Description of the task: Read the records that follow and state how many lines hold "coordinate", adding nothing else.

Provided entries:
□ □ □ □ □

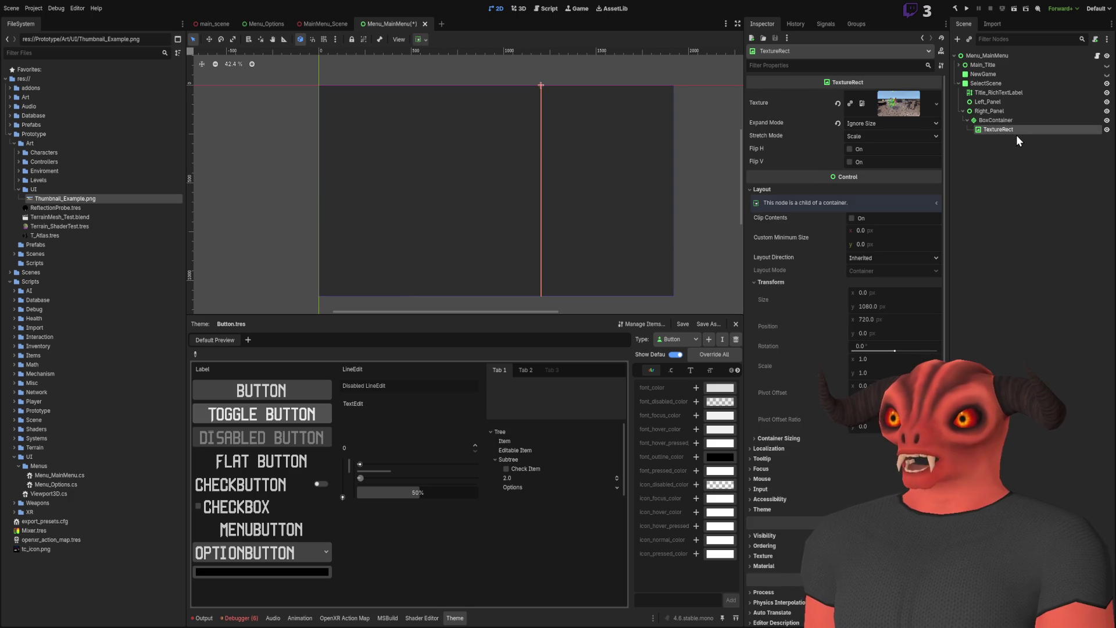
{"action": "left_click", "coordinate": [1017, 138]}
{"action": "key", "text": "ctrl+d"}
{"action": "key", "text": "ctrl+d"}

□ □ □ □ □

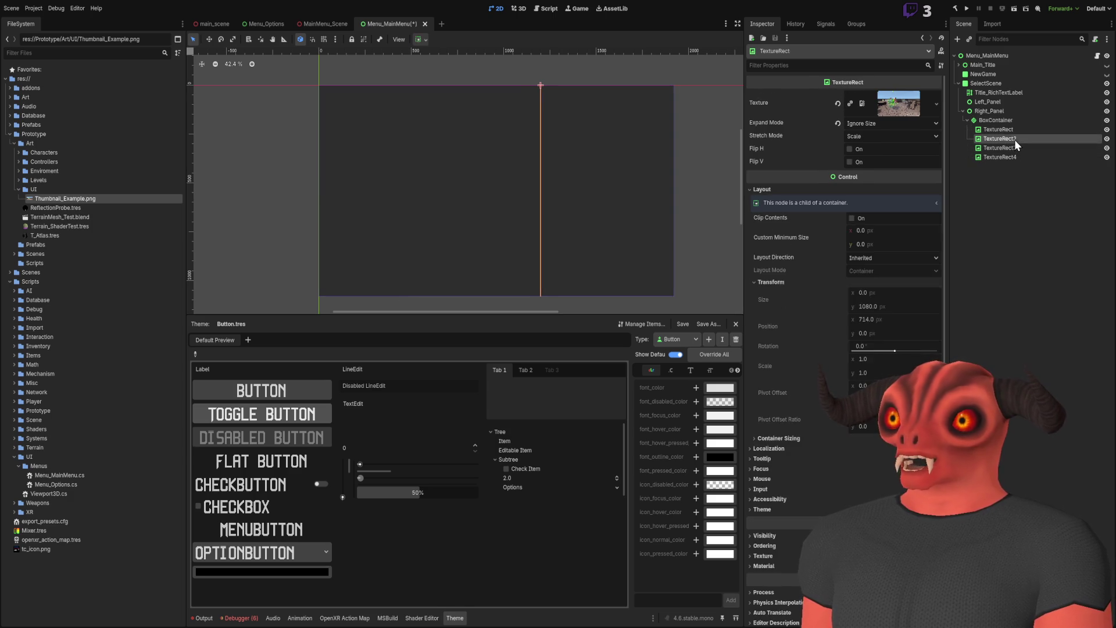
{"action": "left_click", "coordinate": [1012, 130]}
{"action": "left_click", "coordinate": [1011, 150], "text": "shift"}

□ □ □ □ □

Response to this task: 3